====== DATA SUPPLIED ======
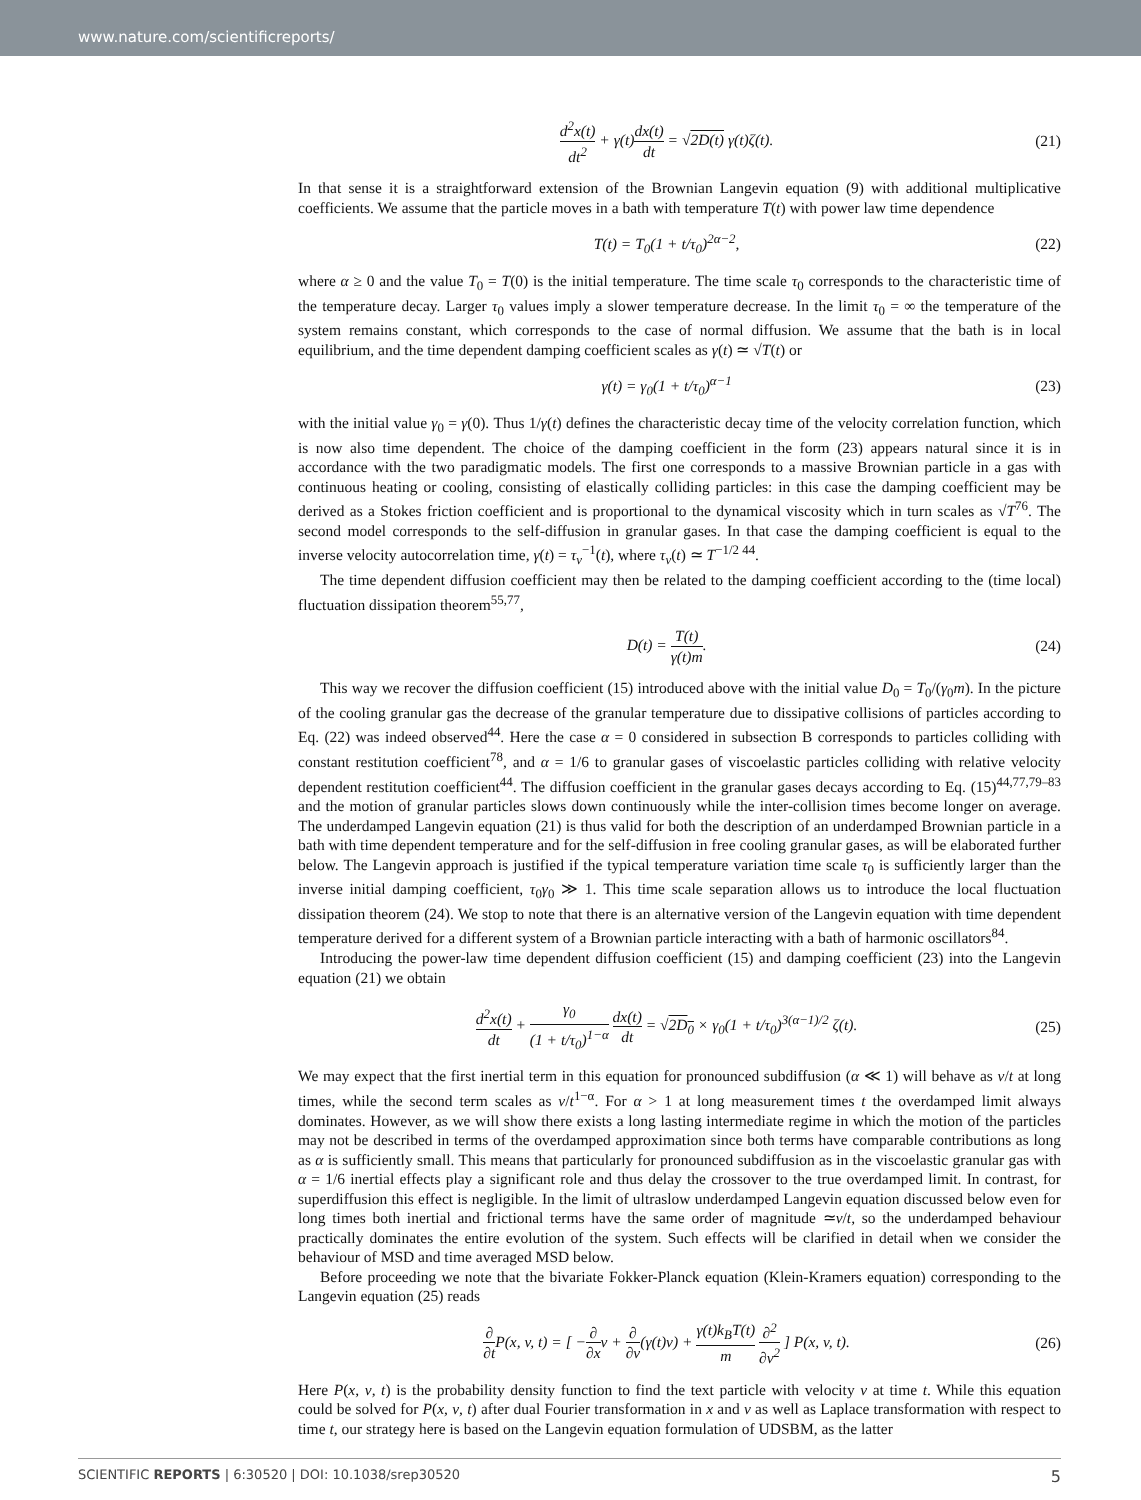www.nature.com/scientificreports/
d<sup>2</sup>x(t) dt<sup>2</sup> + γ(t)dx(t) dt = √2D(t) γ(t)ζ(t).
(21)
In that sense it is a straightforward extension of the Brownian Langevin equation (9) with additional multiplicative coefficients. We assume that the particle moves in a bath with temperature T(t) with power law time dependence
T(t) = T<sub>0</sub>(1 + t/τ<sub>0</sub>)<sup>2α−2</sup>, (22)
where α ≥ 0 and the value T<sub>0</sub> = T(0) is the initial temperature. The time scale τ<sub>0</sub> corresponds to the characteristic time of the temperature decay. Larger τ<sub>0</sub> values imply a slower temperature decrease. In the limit τ<sub>0</sub> = ∞ the temperature of the system remains constant, which corresponds to the case of normal diffusion. We assume that the bath is in local equilibrium, and the time dependent damping coefficient scales as γ(t) ≃ √T(t) or
γ(t) = γ<sub>0</sub>(1 + t/τ<sub>0</sub>)<sup>α−1</sup> (23)
with the initial value γ<sub>0</sub> = γ(0). Thus 1/γ(t) defines the characteristic decay time of the velocity correlation function, which is now also time dependent. The choice of the damping coefficient in the form (23) appears natural since it is in accordance with the two paradigmatic models. The first one corresponds to a massive Brownian particle in a gas with continuous heating or cooling, consisting of elastically colliding particles: in this case the damping coefficient may be derived as a Stokes friction coefficient and is proportional to the dynamical viscosity which in turn scales as √T<sup>76</sup>. The second model corresponds to the self-diffusion in granular gases. In that case the damping coefficient is equal to the inverse velocity autocorrelation time, γ(t) = τ<sub>v</sub><sup>−1</sup>(t), where τ<sub>v</sub>(t) ≃ T<sup>−1/2 44</sup>.
The time dependent diffusion coefficient may then be related to the damping coefficient according to the (time local) fluctuation dissipation theorem<sup>55,77</sup>,
D(t) = T(t) γ(t)m. (24)
This way we recover the diffusion coefficient (15) introduced above with the initial value D<sub>0</sub> = T<sub>0</sub>/(γ<sub>0</sub>m). In the picture of the cooling granular gas the decrease of the granular temperature due to dissipative collisions of particles according to Eq. (22) was indeed observed<sup>44</sup>. Here the case α = 0 considered in subsection B corresponds to particles colliding with constant restitution coefficient<sup>78</sup>, and α = 1/6 to granular gases of viscoelastic particles colliding with relative velocity dependent restitution coefficient<sup>44</sup>. The diffusion coefficient in the granular gases decays according to Eq. (15)<sup>44,77,79–83</sup> and the motion of granular particles slows down continuously while the inter-collision times become longer on average. The underdamped Langevin equation (21) is thus valid for both the description of an underdamped Brownian particle in a bath with time dependent temperature and for the self-diffusion in free cooling granular gases, as will be elaborated further below. The Langevin approach is justified if the typical temperature variation time scale τ<sub>0</sub> is sufficiently larger than the inverse initial damping coefficient, τ<sub>0</sub>γ<sub>0</sub> ≫ 1. This time scale separation allows us to introduce the local fluctuation dissipation theorem (24). We stop to note that there is an alternative version of the Langevin equation with time dependent temperature derived for a different system of a Brownian particle interacting with a bath of harmonic oscillators<sup>84</sup>.
Introducing the power-law time dependent diffusion coefficient (15) and damping coefficient (23) into the Langevin equation (21) we obtain
d<sup>2</sup>x(t) dt + γ<sub>0</sub> (1 + t/τ<sub>0</sub>)<sup>1−α</sup> dx(t) dt = √2D<sub>0</sub> × γ<sub>0</sub>(1 + t/τ<sub>0</sub>)<sup>3(α−1)/2</sup> ζ(t).
(25)
We may expect that the first inertial term in this equation for pronounced subdiffusion (α ≪ 1) will behave as v/t at long times, while the second term scales as v/t<sup>1−α</sup>. For α > 1 at long measurement times t the overdamped limit always dominates. However, as we will show there exists a long lasting intermediate regime in which the motion of the particles may not be described in terms of the overdamped approximation since both terms have comparable contributions as long as α is sufficiently small. This means that particularly for pronounced subdiffusion as in the viscoelastic granular gas with α = 1/6 inertial effects play a significant role and thus delay the crossover to the true overdamped limit. In contrast, for superdiffusion this effect is negligible. In the limit of ultraslow underdamped Langevin equation discussed below even for long times both inertial and frictional terms have the same order of magnitude ≃v/t, so the underdamped behaviour practically dominates the entire evolution of the system. Such effects will be clarified in detail when we consider the behaviour of MSD and time averaged MSD below.
Before proceeding we note that the bivariate Fokker-Planck equation (Klein-Kramers equation) corresponding to the Langevin equation (25) reads
∂ ∂t P(x, v, t) = [ −∂ ∂xv + ∂ ∂v(γ(t)v) + γ(t)k<sub>B</sub>T(t) m ∂<sup>2</sup> ∂v<sup>2</sup> ] P(x, v, t).
(26)
Here P(x, v, t) is the probability density function to find the text particle with velocity v at time t. While this equation could be solved for P(x, v, t) after dual Fourier transformation in x and v as well as Laplace transformation with respect to time t, our strategy here is based on the Langevin equation formulation of UDSBM, as the latter
SCIENTIFIC REPORTS | 6:30520 | DOI: 10.1038/srep30520 5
======
-- AIM OF THE EXERCISE --
The lines from the top of the data above through the one holding "D(t) = T(t) γ(t)m. (24)" are to be repeated exactly, and only those, with no pictures.

-- YOUR RESPONSE --
www.nature.com/scientificreports/
d<sup>2</sup>x(t) dt<sup>2</sup> + γ(t)dx(t) dt = √2D(t) γ(t)ζ(t).
(21)
In that sense it is a straightforward extension of the Brownian Langevin equation (9) with additional multiplicative coefficients. We assume that the particle moves in a bath with temperature T(t) with power law time dependence
T(t) = T<sub>0</sub>(1 + t/τ<sub>0</sub>)<sup>2α−2</sup>, (22)
where α ≥ 0 and the value T<sub>0</sub> = T(0) is the initial temperature. The time scale τ<sub>0</sub> corresponds to the characteristic time of the temperature decay. Larger τ<sub>0</sub> values imply a slower temperature decrease. In the limit τ<sub>0</sub> = ∞ the temperature of the system remains constant, which corresponds to the case of normal diffusion. We assume that the bath is in local equilibrium, and the time dependent damping coefficient scales as γ(t) ≃ √T(t) or
γ(t) = γ<sub>0</sub>(1 + t/τ<sub>0</sub>)<sup>α−1</sup> (23)
with the initial value γ<sub>0</sub> = γ(0). Thus 1/γ(t) defines the characteristic decay time of the velocity correlation function, which is now also time dependent. The choice of the damping coefficient in the form (23) appears natural since it is in accordance with the two paradigmatic models. The first one corresponds to a massive Brownian particle in a gas with continuous heating or cooling, consisting of elastically colliding particles: in this case the damping coefficient may be derived as a Stokes friction coefficient and is proportional to the dynamical viscosity which in turn scales as √T<sup>76</sup>. The second model corresponds to the self-diffusion in granular gases. In that case the damping coefficient is equal to the inverse velocity autocorrelation time, γ(t) = τ<sub>v</sub><sup>−1</sup>(t), where τ<sub>v</sub>(t) ≃ T<sup>−1/2 44</sup>.
The time dependent diffusion coefficient may then be related to the damping coefficient according to the (time local) fluctuation dissipation theorem<sup>55,77</sup>,
D(t) = T(t) γ(t)m. (24)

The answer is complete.